Saved data entries

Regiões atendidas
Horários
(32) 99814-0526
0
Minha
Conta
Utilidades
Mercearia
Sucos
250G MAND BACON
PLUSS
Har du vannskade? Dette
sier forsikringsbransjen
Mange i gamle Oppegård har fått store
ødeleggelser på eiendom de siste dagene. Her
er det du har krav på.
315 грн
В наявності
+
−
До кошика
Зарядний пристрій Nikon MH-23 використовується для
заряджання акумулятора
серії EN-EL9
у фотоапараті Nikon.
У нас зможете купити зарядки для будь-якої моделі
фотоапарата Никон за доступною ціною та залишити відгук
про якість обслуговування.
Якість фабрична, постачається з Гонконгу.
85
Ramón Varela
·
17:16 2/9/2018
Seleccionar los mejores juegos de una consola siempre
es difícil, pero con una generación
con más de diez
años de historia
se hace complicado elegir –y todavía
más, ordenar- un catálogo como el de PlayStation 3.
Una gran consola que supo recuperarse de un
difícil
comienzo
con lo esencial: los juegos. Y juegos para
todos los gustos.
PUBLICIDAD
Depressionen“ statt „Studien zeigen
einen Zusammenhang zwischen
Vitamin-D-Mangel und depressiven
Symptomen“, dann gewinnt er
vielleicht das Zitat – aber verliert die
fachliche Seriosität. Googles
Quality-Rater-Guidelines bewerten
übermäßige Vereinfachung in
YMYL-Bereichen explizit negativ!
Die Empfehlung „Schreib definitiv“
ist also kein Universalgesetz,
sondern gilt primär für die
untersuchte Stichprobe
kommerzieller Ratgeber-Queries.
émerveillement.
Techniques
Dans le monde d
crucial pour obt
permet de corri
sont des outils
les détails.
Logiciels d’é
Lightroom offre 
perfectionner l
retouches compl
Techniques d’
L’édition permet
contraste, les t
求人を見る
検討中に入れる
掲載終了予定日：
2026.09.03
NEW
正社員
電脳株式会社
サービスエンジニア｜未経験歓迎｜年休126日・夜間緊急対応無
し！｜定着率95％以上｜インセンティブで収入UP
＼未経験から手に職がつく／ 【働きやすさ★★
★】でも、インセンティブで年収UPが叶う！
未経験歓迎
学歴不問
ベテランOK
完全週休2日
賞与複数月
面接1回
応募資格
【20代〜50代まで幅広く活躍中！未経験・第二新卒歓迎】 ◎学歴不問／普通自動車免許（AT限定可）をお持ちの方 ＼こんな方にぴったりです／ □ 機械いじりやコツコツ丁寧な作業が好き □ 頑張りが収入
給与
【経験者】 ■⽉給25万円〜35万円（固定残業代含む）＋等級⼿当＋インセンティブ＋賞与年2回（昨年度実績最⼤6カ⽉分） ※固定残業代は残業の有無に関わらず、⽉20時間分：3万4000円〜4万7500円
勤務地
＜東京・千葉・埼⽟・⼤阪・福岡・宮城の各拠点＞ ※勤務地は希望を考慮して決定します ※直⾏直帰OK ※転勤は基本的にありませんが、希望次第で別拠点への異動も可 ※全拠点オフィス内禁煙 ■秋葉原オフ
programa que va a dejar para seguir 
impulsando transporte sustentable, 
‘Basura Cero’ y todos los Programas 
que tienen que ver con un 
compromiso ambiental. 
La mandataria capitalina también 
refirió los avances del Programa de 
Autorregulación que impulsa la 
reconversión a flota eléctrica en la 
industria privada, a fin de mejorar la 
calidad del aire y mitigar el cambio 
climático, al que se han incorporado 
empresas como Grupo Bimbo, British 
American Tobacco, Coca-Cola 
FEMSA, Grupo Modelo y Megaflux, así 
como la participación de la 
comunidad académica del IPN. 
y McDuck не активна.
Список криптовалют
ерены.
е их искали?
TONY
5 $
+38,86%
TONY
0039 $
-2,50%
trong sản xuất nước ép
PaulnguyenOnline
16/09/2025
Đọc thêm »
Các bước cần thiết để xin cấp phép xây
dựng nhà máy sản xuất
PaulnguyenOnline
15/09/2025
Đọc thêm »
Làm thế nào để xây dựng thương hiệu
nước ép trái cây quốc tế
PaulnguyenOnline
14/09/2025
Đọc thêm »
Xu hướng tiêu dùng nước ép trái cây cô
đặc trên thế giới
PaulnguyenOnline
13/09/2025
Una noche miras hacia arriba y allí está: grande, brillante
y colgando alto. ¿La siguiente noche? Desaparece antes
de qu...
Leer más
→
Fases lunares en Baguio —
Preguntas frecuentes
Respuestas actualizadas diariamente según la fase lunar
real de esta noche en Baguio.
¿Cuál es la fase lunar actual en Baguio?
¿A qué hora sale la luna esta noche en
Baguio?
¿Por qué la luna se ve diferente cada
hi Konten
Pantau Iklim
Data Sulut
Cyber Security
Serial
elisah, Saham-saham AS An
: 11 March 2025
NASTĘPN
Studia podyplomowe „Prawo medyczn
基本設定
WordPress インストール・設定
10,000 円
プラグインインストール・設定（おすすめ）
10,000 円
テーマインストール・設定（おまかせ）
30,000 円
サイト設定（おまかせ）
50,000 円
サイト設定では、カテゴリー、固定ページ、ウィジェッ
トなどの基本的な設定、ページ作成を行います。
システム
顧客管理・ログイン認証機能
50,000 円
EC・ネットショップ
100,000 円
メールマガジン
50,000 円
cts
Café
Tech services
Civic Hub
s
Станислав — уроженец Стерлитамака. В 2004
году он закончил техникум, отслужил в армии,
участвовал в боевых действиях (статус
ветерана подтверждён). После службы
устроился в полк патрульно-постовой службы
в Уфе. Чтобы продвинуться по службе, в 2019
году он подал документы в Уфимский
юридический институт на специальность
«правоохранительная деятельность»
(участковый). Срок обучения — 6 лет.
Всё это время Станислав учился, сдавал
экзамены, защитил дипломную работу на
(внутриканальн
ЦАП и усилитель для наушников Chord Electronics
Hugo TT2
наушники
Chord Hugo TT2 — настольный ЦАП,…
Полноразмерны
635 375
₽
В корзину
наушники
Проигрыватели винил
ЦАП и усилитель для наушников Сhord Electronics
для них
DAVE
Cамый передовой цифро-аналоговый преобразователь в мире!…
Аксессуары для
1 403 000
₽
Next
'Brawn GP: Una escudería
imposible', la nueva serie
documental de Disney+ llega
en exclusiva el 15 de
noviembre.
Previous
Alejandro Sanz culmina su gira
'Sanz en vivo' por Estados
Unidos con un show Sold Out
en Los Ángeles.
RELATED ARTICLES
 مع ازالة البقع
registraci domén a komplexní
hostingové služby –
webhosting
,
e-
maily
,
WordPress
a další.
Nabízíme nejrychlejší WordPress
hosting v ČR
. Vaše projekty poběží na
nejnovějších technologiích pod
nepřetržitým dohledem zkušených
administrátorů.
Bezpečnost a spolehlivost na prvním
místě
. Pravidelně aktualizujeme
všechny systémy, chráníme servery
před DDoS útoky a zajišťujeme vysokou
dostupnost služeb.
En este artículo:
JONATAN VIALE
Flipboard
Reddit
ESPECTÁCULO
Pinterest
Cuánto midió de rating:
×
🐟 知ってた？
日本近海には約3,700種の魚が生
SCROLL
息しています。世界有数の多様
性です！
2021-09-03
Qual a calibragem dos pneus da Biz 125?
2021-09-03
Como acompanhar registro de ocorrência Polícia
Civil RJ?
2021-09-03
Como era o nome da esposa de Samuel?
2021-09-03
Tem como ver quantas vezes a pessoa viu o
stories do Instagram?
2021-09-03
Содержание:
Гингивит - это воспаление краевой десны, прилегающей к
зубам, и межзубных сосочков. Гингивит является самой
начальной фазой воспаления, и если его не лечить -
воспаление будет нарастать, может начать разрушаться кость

WHAT YOU ARE ASKED TO DO: Output every one of the lines above without changing anything in them.

ANSWER:
Regiões atendidas
Horários
(32) 99814-0526
0
Minha
Conta
Utilidades
Mercearia
Sucos
250G MAND BACON
PLUSS
Har du vannskade? Dette
sier forsikringsbransjen
Mange i gamle Oppegård har fått store
ødeleggelser på eiendom de siste dagene. Her
er det du har krav på.
315 грн
В наявності
+
−
До кошика
Зарядний пристрій Nikon MH-23 використовується для
заряджання акумулятора
серії EN-EL9
у фотоапараті Nikon.
У нас зможете купити зарядки для будь-якої моделі
фотоапарата Никон за доступною ціною та залишити відгук
про якість обслуговування.
Якість фабрична, постачається з Гонконгу.
85
Ramón Varela
·
17:16 2/9/2018
Seleccionar los mejores juegos de una consola siempre
es difícil, pero con una generación
con más de diez
años de historia
se hace complicado elegir –y todavía
más, ordenar- un catálogo como el de PlayStation 3.
Una gran consola que supo recuperarse de un
difícil
comienzo
con lo esencial: los juegos. Y juegos para
todos los gustos.
PUBLICIDAD
Depressionen“ statt „Studien zeigen
einen Zusammenhang zwischen
Vitamin-D-Mangel und depressiven
Symptomen“, dann gewinnt er
vielleicht das Zitat – aber verliert die
fachliche Seriosität. Googles
Quality-Rater-Guidelines bewerten
übermäßige Vereinfachung in
YMYL-Bereichen explizit negativ!
Die Empfehlung „Schreib definitiv“
ist also kein Universalgesetz,
sondern gilt primär für die
untersuchte Stichprobe
kommerzieller Ratgeber-Queries.
émerveillement.
Techniques
Dans le monde d
crucial pour obt
permet de corri
sont des outils
les détails.
Logiciels d’é
Lightroom offre 
perfectionner l
retouches compl
Techniques d’
L’édition permet
contraste, les t
求人を見る
検討中に入れる
掲載終了予定日：
2026.09.03
NEW
正社員
電脳株式会社
サービスエンジニア｜未経験歓迎｜年休126日・夜間緊急対応無
し！｜定着率95％以上｜インセンティブで収入UP
＼未経験から手に職がつく／ 【働きやすさ★★
★】でも、インセンティブで年収UPが叶う！
未経験歓迎
学歴不問
ベテランOK
完全週休2日
賞与複数月
面接1回
応募資格
【20代〜50代まで幅広く活躍中！未経験・第二新卒歓迎】 ◎学歴不問／普通自動車免許（AT限定可）をお持ちの方 ＼こんな方にぴったりです／ □ 機械いじりやコツコツ丁寧な作業が好き □ 頑張りが収入
給与
【経験者】 ■⽉給25万円〜35万円（固定残業代含む）＋等級⼿当＋インセンティブ＋賞与年2回（昨年度実績最⼤6カ⽉分） ※固定残業代は残業の有無に関わらず、⽉20時間分：3万4000円〜4万7500円
勤務地
＜東京・千葉・埼⽟・⼤阪・福岡・宮城の各拠点＞ ※勤務地は希望を考慮して決定します ※直⾏直帰OK ※転勤は基本的にありませんが、希望次第で別拠点への異動も可 ※全拠点オフィス内禁煙 ■秋葉原オフ
programa que va a dejar para seguir 
impulsando transporte sustentable, 
‘Basura Cero’ y todos los Programas 
que tienen que ver con un 
compromiso ambiental. 
La mandataria capitalina también 
refirió los avances del Programa de 
Autorregulación que impulsa la 
reconversión a flota eléctrica en la 
industria privada, a fin de mejorar la 
calidad del aire y mitigar el cambio 
climático, al que se han incorporado 
empresas como Grupo Bimbo, British 
American Tobacco, Coca-Cola 
FEMSA, Grupo Modelo y Megaflux, así 
como la participación de la 
comunidad académica del IPN. 
y McDuck не активна.
Список криптовалют
ерены.
е их искали?
TONY
5 $
+38,86%
TONY
0039 $
-2,50%
trong sản xuất nước ép
PaulnguyenOnline
16/09/2025
Đọc thêm »
Các bước cần thiết để xin cấp phép xây
dựng nhà máy sản xuất
PaulnguyenOnline
15/09/2025
Đọc thêm »
Làm thế nào để xây dựng thương hiệu
nước ép trái cây quốc tế
PaulnguyenOnline
14/09/2025
Đọc thêm »
Xu hướng tiêu dùng nước ép trái cây cô
đặc trên thế giới
PaulnguyenOnline
13/09/2025
Una noche miras hacia arriba y allí está: grande, brillante
y colgando alto. ¿La siguiente noche? Desaparece antes
de qu...
Leer más
→
Fases lunares en Baguio —
Preguntas frecuentes
Respuestas actualizadas diariamente según la fase lunar
real de esta noche en Baguio.
¿Cuál es la fase lunar actual en Baguio?
¿A qué hora sale la luna esta noche en
Baguio?
¿Por qué la luna se ve diferente cada
hi Konten
Pantau Iklim
Data Sulut
Cyber Security
Serial
elisah, Saham-saham AS An
: 11 March 2025
NASTĘPN
Studia podyplomowe „Prawo medyczn
基本設定
WordPress インストール・設定
10,000 円
プラグインインストール・設定（おすすめ）
10,000 円
テーマインストール・設定（おまかせ）
30,000 円
サイト設定（おまかせ）
50,000 円
サイト設定では、カテゴリー、固定ページ、ウィジェッ
トなどの基本的な設定、ページ作成を行います。
システム
顧客管理・ログイン認証機能
50,000 円
EC・ネットショップ
100,000 円
メールマガジン
50,000 円
cts
Café
Tech services
Civic Hub
s
Станислав — уроженец Стерлитамака. В 2004
году он закончил техникум, отслужил в армии,
участвовал в боевых действиях (статус
ветерана подтверждён). После службы
устроился в полк патрульно-постовой службы
в Уфе. Чтобы продвинуться по службе, в 2019
году он подал документы в Уфимский
юридический институт на специальность
«правоохранительная деятельность»
(участковый). Срок обучения — 6 лет.
Всё это время Станислав учился, сдавал
экзамены, защитил дипломную работу на
(внутриканальн
ЦАП и усилитель для наушников Chord Electronics
Hugo TT2
наушники
Chord Hugo TT2 — настольный ЦАП,…
Полноразмерны
635 375
₽
В корзину
наушники
Проигрыватели винил
ЦАП и усилитель для наушников Сhord Electronics
для них
DAVE
Cамый передовой цифро-аналоговый преобразователь в мире!…
Аксессуары для
1 403 000
₽
Next
'Brawn GP: Una escudería
imposible', la nueva serie
documental de Disney+ llega
en exclusiva el 15 de
noviembre.
Previous
Alejandro Sanz culmina su gira
'Sanz en vivo' por Estados
Unidos con un show Sold Out
en Los Ángeles.
RELATED ARTICLES
 مع ازالة البقع
registraci domén a komplexní
hostingové služby –
webhosting
,
e-
maily
,
WordPress
a další.
Nabízíme nejrychlejší WordPress
hosting v ČR
. Vaše projekty poběží na
nejnovějších technologiích pod
nepřetržitým dohledem zkušených
administrátorů.
Bezpečnost a spolehlivost na prvním
místě
. Pravidelně aktualizujeme
všechny systémy, chráníme servery
před DDoS útoky a zajišťujeme vysokou
dostupnost služeb.
En este artículo:
JONATAN VIALE
Flipboard
Reddit
ESPECTÁCULO
Pinterest
Cuánto midió de rating:
×
🐟 知ってた？
日本近海には約3,700種の魚が生
SCROLL
息しています。世界有数の多様
性です！
2021-09-03
Qual a calibragem dos pneus da Biz 125?
2021-09-03
Como acompanhar registro de ocorrência Polícia
Civil RJ?
2021-09-03
Como era o nome da esposa de Samuel?
2021-09-03
Tem como ver quantas vezes a pessoa viu o
stories do Instagram?
2021-09-03
Содержание:
Гингивит - это воспаление краевой десны, прилегающей к
зубам, и межзубных сосочков. Гингивит является самой
начальной фазой воспаления, и если его не лечить -
воспаление будет нарастать, может начать разрушаться кость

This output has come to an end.